Madhushree Ghosh | Longreads | April 2019 | 18 minutes (4,605 words)
It’s been over a decade since the parents left. I still don’t say they died, because they didn’t. Not to me. All my American friends whose parents are still alive console me, “It’ll get easier, Madhu,” — shortening my name with the casual authority most non-Indians have — “it’ll get easier with time.”
I have been waiting for that ease for years now.

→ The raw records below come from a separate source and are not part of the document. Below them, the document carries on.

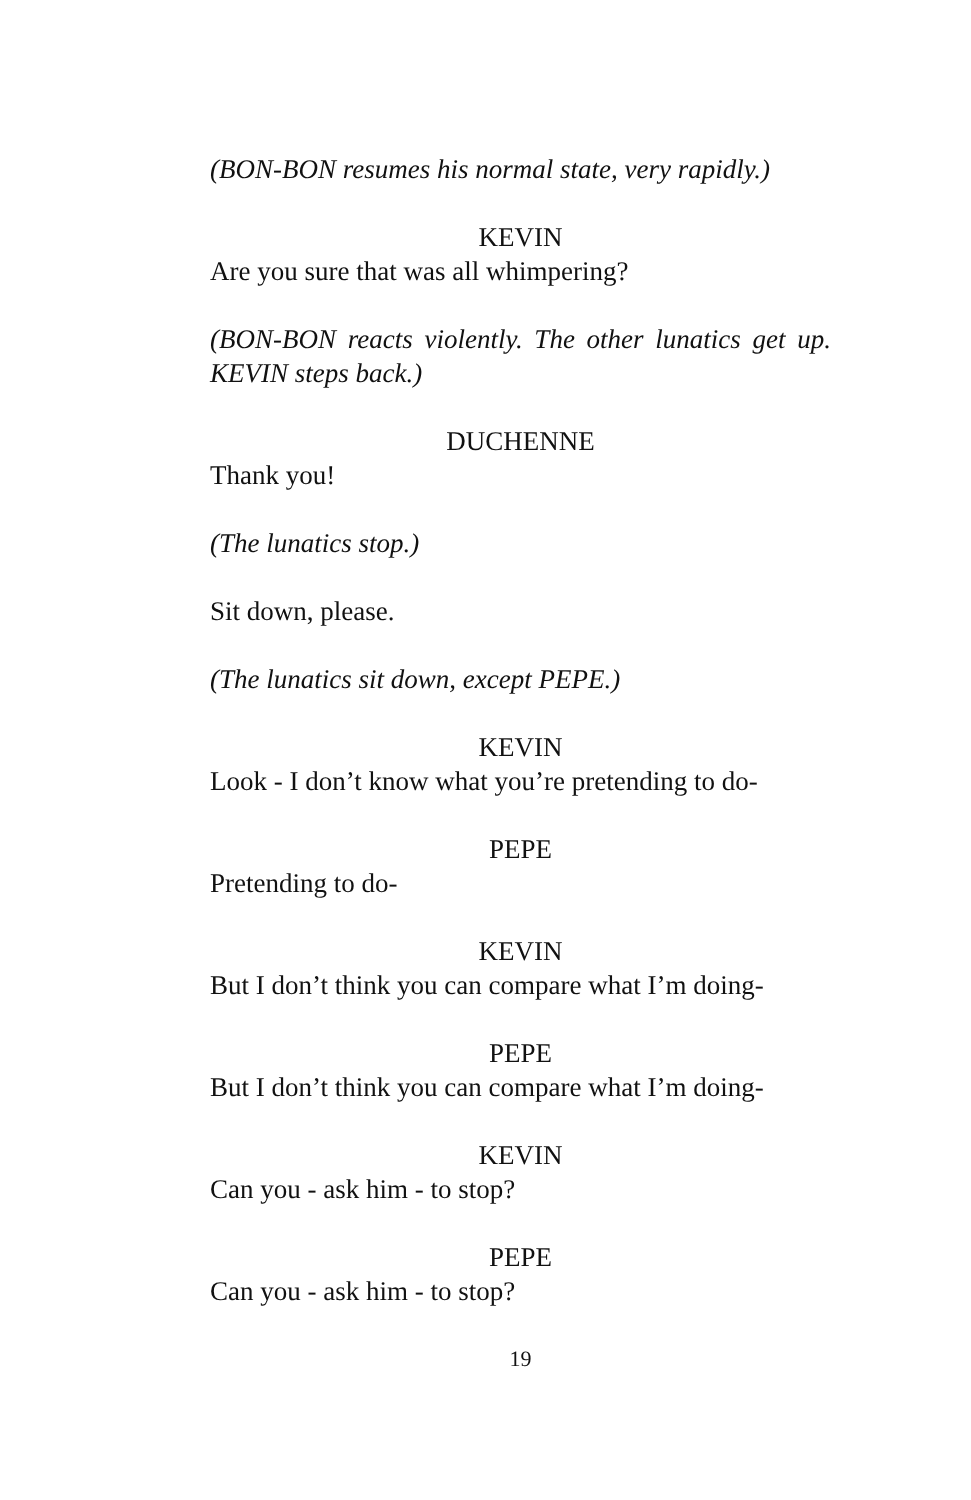(BON-BON resumes his normal state, very rapidly.)
KEVIN
Are you sure that was all whimpering?
(BON-BON reacts violently. The other lunatics get up. KEVIN steps back.)
DUCHENNE
Thank you!
(The lunatics stop.)
Sit down, please.
(The lunatics sit down, except PEPE.)
KEVIN
Look - I don’t know what you’re pretending to do-
PEPE
Pretending to do-
KEVIN
But I don’t think you can compare what I’m doing-
PEPE
But I don’t think you can compare what I’m doing-
KEVIN
Can you - ask him - to stop?
PEPE
Can you - ask him - to stop?
19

When I moved to America a quarter of a century ago, what hit me wasn’t what I saw but what was absent on the streets, in neighborhoods, near the ocean, in movie theaters, in parks. The absence of older people. Everywhere, there were only young families, young singles, children, and animals. Lots of well-dressed puppies and even more tottering, unbalanced children. The older generation was hidden in assisted living behind decrepit malls, in high-rises facing lakes for exorbitant rental prices, or in Florida around golf courses.
I used to tell Baba when I’d call home every other weekend for 15 minutes at $2.05 per minute on an MCI calling card, “It’s as if they are afraid of seeing old people, Baba. Like that reminds Americans of impending death.”

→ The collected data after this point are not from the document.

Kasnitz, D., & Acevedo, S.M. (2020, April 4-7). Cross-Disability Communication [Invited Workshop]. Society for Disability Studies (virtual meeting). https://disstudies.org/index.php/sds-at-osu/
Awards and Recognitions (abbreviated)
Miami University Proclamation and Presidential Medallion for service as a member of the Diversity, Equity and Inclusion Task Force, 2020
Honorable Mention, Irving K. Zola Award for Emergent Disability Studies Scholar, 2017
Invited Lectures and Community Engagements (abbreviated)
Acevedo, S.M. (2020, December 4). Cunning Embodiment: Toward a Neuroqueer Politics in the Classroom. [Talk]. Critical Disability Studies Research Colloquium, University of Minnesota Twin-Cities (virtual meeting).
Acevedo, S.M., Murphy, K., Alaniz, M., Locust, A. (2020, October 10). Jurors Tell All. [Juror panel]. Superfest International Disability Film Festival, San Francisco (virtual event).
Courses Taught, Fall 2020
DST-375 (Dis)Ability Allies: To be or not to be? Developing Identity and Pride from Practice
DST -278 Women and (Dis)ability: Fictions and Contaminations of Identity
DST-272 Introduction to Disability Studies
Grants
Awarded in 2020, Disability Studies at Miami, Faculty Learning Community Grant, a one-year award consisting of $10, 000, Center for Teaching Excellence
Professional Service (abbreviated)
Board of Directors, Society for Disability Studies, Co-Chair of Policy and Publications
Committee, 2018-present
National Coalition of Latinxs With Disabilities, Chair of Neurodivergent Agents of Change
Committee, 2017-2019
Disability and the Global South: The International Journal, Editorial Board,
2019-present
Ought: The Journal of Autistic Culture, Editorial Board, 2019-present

He’d reply, laughing, “Ah, but it’s more than death, though. The previous generation guides the newest generation. The stories pass from the previous generation not to their children, but their grandchildren. The white people seem to have forgotten that, shotti, such a shame.”
I laughed with him, our favorite pastime, rolling our eyes at the follies of ‘these Americans.” But then, it was 1993 when I arrived in America with two suitcases and two hundred dollars in travelers’ checks. In 1993, I was invincible, young and convinced that my Baba would live forever.